Portanto, se alguém quer ser próspero, deve primeiro aprender a semear. Este princípio bíblico é fundamental para uma vida financeira saudável e abundante. Além disso, outra coisa que aprendemos no texto de 2 Coríntios é que esta semeadura não deve ser feita de qualquer forma, mas com alegria. A alegria revela o estado do coração de quem semeia: se é com pesar ou por obrigação; ou se é voluntário e com amor.
Assim, todo aquele que semeia com alegria, abundância e de bom coração, certamente colherá com fartura todo o benefício que Deus tem prometido a quem obedece a Ele. Até porque só é possível colher alguma coisa depois de se fazer primeiro uma semeadura. E você sempre colhe mais do que planta. Parece óbvio, mas muitos ignoram essa verdade. Então, quem observa e pratica em sua vida o princípio da semeadura, certamente terá como resultado:
TODA GRAÇA
O apóstolo Paulo ensina no texto acima que aquele que semeia recebe toda a graça de Deus. Graça é favor imerecido de Deus. É Deus dando tudo a todos que nada merecem. E esta graça é poderosa para fazer infinitamente mais do que tudo quanto pedimos ou pensamos, conforme o seu poder que opera em nós (Efésios 3.20). Deus é poderoso para acrescentar toda graça em nossa vida.
TODA SUFICIÊNCIA
Além de toda a graça, Deus concede sempre toda suficiência ao que semeia. Isto significa ter tudo o que é necessário, e em todo o tempo. A certeza de que Deus não permitirá que nenhuma coisa nos falte nos livra da cobiça, da ganância e da ansiedade. Além disso, somos poupados de uma vida estressante e repleta de preocupações, tão comum nas pessoas em nossos dias.
TODA BOA OBRA
Livre de toda preocupação humana para adquirir riquezas, o cristão pode agora dedica-se a praticar toda boa obra diante dos homens, a fim de que eles glorifiquem a Deus, que está nos céus ( Mateus 2.16). Um dos segredos para a prosperidade pessoal é também semear o bem na vida de outras pessoas. E Deus se encarrega de fazer esse bem retornar a nós com abundância.
TODA RIQUEZA
O Senhor é quem dá a semente ao que semeia, e Ele é quem garante o crescimento desta semeadura. Portanto, aquele que semeia mais, receberá mais do Senhor, a fim de que os frutos da justiça sejam multiplicados sobre a terra. O dinheiro é uma semente que quando semeada produz muitos frutos. Deus é o senhor de toda provisão, que é distribuída a quem aprendeu a semear.
TODA GENEROSIDADE
A multiplicação da nossa semeadura não acontece para termos mais frutos, mas para repartirmos mais, investindo na vida do cônjuge, dos filhos, dos pais, na igreja. Além disso, o coração dos filhos de Deus deve estar aberto aos necessitados e menos favorecidos, de maneira a contribuir para a prosperidade e bem estar deles. E assim todos renderão graças a Deus.
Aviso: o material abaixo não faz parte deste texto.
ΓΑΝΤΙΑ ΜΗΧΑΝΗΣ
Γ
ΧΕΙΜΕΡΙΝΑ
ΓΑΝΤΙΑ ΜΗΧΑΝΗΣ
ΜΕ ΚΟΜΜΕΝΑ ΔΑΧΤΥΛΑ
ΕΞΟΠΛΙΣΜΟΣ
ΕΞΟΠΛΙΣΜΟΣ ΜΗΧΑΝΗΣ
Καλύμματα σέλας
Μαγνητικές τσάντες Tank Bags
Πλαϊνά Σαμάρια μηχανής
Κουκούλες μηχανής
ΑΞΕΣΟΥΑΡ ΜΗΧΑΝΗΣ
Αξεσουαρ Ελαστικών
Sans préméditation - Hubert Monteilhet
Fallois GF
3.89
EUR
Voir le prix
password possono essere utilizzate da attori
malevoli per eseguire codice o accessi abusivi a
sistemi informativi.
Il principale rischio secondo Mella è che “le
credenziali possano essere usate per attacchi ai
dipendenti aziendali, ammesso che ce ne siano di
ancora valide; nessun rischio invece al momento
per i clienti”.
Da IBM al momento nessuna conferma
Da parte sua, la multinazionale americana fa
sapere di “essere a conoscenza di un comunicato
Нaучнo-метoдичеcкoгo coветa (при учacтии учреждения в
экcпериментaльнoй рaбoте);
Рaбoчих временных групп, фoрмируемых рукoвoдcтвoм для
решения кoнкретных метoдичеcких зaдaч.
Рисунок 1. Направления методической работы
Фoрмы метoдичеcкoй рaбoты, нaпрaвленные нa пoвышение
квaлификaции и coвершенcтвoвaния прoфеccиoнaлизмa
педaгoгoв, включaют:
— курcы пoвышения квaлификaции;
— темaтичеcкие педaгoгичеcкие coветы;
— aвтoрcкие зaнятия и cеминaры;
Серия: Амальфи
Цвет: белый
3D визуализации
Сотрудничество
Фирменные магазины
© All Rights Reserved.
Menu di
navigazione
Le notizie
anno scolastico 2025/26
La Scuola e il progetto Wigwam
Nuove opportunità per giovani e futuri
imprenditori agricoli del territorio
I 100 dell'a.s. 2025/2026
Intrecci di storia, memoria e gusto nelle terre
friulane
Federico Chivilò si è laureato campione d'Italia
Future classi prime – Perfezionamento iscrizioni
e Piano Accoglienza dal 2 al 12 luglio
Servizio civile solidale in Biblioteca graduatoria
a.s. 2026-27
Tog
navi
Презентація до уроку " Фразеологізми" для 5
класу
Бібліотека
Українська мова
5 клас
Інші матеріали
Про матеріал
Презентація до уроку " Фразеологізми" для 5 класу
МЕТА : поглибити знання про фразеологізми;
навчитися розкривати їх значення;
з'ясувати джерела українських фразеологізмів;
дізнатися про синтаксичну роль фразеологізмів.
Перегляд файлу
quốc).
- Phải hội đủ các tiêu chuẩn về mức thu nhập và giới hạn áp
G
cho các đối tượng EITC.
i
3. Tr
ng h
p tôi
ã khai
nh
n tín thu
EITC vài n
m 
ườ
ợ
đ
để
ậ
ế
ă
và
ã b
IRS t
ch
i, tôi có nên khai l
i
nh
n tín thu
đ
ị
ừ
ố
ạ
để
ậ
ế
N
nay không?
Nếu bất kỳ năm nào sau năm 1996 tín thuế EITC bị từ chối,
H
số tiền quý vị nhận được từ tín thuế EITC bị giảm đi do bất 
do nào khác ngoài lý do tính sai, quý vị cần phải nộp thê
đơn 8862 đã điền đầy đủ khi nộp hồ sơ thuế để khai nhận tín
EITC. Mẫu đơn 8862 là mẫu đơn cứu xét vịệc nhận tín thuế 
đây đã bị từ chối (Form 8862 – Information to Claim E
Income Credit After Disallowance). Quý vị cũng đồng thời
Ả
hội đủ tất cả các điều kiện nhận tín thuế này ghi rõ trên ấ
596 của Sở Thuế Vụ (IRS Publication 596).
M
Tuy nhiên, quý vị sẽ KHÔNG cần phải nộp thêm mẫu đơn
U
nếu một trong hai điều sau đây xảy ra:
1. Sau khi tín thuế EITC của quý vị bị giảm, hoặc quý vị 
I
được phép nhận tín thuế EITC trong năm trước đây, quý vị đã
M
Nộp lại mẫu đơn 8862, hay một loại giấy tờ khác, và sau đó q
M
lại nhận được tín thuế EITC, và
O que tem gerado tanta desgraça na sociedade atual é a maneira como as pessoas lidam com o dinheiro. Não como uma semente, mas como um fruto. Então as pessoas usam seus recursos apenas em benefício próprio. É como se alguém comesse as sementes antes de plantá-las. E um dia essas sementes acabam. Então começam os empréstimos, as dívidas, as crises financeiras, a pobreza etc. Ou, de forma inversa, muitos “estocam” as sementes, no acúmulo da falsa riqueza que um dia será condenada por Deus. Isso é o que mais vemos acontecer nos dias de hoje.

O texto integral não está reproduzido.